==== Selected passage ====

All users Account Password and when password were changed.

I get a lil twisted… I created this script below:

Import-Module ActiveDirectory
Get-ADUser ‘a87114’ -properties PasswordLastSet, whenCreated | Format-List

$Result = @()
$Users = Get-ADUser a87114 -Properties GivenName,sn,PasswordExpired,whenCreated,PasswordLastSet,PasswordneverExpires
ForEach ($User in $Users)
{ $Result += New-Object PSObject -Property @{
‘Last Name’ = $User.sn
‘First Name’ = $User.GivenName
UserName = $User.SamAccountName

}

}
$Result = $Result | Select ‘Last Name’,‘First Name’,UserName

#Produce a CSV
$Result | Export-Csv “c:\temp\passwordexpirationdate11.csv”

==== Extracted data ====

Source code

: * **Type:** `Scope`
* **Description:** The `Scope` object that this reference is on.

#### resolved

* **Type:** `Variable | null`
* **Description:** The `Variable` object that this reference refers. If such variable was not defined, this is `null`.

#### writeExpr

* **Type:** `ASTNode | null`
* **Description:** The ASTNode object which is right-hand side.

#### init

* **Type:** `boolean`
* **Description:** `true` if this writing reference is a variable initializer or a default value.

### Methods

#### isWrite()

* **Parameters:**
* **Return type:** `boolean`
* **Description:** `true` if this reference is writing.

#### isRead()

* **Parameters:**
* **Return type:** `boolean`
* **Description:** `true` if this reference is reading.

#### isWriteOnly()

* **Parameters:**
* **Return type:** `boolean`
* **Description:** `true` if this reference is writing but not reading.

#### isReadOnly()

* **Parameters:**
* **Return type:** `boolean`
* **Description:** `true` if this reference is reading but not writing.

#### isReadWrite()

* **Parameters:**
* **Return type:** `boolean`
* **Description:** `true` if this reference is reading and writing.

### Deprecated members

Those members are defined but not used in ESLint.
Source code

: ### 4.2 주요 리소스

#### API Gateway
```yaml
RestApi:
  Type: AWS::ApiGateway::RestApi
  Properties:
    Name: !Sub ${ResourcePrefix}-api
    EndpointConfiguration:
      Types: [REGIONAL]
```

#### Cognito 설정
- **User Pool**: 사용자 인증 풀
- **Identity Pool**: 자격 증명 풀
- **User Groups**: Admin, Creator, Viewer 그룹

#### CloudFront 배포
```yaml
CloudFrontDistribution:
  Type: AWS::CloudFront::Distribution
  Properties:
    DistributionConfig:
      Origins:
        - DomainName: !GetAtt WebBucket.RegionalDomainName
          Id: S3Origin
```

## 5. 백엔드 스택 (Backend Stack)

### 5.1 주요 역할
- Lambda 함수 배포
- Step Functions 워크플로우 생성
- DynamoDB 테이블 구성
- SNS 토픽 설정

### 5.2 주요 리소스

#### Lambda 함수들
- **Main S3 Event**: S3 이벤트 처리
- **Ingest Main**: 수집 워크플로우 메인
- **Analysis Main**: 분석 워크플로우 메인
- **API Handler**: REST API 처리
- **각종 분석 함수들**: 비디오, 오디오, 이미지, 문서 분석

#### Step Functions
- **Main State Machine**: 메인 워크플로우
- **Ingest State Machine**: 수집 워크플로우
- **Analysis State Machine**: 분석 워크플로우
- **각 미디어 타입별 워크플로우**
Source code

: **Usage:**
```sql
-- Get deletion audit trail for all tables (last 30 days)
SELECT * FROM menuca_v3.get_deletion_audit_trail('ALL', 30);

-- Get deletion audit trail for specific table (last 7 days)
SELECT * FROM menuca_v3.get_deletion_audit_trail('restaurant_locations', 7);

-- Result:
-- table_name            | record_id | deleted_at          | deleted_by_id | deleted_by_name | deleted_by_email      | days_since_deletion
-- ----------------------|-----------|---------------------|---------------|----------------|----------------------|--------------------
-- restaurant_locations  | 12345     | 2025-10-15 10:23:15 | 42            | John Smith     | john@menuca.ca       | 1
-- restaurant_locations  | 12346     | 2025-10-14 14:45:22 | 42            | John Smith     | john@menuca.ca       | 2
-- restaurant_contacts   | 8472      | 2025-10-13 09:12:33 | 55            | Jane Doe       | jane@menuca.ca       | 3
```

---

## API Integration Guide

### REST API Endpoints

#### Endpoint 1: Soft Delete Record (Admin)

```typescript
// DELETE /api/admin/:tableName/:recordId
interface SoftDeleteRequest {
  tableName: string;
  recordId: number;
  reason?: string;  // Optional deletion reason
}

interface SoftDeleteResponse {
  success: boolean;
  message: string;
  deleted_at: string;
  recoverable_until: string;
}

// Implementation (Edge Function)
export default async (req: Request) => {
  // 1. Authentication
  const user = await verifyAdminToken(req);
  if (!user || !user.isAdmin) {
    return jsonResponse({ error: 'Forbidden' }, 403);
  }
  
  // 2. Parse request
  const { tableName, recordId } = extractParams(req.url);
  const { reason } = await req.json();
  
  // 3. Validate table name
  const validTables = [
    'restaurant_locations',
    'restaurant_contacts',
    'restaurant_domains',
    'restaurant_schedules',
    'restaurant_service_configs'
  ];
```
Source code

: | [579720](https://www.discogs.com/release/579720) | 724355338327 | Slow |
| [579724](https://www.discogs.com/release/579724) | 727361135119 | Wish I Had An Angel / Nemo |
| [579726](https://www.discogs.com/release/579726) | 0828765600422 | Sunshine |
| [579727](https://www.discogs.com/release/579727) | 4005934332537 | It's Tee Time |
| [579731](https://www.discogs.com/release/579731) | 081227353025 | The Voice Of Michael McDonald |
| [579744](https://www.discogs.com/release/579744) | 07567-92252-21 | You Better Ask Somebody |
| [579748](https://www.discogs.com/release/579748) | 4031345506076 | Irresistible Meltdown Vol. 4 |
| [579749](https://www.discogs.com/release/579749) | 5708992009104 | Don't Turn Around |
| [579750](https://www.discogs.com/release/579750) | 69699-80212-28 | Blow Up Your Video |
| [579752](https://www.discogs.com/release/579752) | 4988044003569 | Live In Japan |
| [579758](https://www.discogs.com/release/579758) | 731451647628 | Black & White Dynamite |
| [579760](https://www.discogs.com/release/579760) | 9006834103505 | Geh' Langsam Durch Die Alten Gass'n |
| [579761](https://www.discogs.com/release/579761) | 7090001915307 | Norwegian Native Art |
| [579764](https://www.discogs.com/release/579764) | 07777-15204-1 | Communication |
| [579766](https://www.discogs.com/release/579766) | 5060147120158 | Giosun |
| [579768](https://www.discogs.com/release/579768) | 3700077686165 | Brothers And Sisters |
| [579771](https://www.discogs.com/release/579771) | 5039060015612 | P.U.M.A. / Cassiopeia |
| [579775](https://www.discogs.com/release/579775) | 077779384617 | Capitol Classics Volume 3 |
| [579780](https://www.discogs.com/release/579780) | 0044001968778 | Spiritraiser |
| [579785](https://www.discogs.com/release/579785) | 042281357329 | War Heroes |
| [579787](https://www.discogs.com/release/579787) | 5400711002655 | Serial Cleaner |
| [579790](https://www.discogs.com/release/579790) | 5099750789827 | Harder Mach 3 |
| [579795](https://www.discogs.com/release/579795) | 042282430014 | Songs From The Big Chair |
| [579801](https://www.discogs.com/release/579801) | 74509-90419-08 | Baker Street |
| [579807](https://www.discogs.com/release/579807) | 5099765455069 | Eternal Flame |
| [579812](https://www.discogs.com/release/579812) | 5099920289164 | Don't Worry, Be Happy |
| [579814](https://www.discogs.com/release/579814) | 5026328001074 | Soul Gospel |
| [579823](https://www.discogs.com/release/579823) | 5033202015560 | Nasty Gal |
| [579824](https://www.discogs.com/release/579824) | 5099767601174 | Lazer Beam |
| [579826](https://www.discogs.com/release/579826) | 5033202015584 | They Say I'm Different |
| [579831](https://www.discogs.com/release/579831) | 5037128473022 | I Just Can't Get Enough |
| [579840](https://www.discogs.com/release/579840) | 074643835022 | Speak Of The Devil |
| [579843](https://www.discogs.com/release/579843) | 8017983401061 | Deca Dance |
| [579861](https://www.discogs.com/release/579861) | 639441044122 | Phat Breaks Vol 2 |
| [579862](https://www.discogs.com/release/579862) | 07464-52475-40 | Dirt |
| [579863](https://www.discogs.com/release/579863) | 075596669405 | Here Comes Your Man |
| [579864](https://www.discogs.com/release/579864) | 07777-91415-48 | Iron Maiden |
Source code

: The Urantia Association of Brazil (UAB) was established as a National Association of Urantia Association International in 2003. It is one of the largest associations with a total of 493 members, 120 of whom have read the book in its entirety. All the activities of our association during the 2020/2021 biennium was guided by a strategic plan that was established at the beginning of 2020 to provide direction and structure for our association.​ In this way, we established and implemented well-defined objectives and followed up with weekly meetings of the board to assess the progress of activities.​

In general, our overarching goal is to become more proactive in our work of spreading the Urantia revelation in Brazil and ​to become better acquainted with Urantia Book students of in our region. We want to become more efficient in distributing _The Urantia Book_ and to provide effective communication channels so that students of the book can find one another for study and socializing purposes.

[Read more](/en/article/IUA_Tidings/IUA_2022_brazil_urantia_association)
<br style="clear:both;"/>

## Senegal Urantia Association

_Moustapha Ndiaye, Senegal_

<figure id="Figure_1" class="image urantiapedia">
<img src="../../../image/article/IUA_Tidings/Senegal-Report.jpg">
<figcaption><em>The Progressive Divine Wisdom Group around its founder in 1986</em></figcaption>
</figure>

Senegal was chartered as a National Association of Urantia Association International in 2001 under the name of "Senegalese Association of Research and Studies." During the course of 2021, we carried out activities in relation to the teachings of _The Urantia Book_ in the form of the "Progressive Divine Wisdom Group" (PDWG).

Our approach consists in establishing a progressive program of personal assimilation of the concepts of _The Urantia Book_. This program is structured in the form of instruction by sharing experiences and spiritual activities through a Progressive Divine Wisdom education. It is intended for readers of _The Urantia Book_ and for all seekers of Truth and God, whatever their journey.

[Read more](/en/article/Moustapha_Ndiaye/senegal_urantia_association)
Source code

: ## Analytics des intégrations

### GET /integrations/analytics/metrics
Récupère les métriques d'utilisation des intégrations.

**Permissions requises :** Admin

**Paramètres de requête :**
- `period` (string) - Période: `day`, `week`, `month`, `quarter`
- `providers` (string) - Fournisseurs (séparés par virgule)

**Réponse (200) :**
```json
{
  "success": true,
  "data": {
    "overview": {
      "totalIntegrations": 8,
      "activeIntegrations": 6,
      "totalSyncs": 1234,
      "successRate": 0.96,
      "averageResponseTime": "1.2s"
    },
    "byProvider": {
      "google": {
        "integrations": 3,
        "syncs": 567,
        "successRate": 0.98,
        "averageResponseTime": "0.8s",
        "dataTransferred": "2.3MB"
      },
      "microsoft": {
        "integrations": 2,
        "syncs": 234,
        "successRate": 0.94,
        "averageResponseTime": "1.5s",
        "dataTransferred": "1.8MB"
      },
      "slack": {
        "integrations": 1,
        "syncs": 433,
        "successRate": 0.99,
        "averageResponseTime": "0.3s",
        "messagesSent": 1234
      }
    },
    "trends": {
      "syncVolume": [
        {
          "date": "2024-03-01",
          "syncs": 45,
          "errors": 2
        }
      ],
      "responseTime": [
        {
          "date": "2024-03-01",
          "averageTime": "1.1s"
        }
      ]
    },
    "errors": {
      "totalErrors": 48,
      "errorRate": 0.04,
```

====

● Requirement:
Answer these questions about the script post:
1. Which module does the script import at the start?
2. Which three columns are selected for the results?
3. What file path is the CSV exported to?
These saved entries have no connection to the script post.

● Your solution:
1. ActiveDirectory
2. ‘Last Name’, ‘First Name’ and UserName
3. c:\temp\passwordexpirationdate11.csv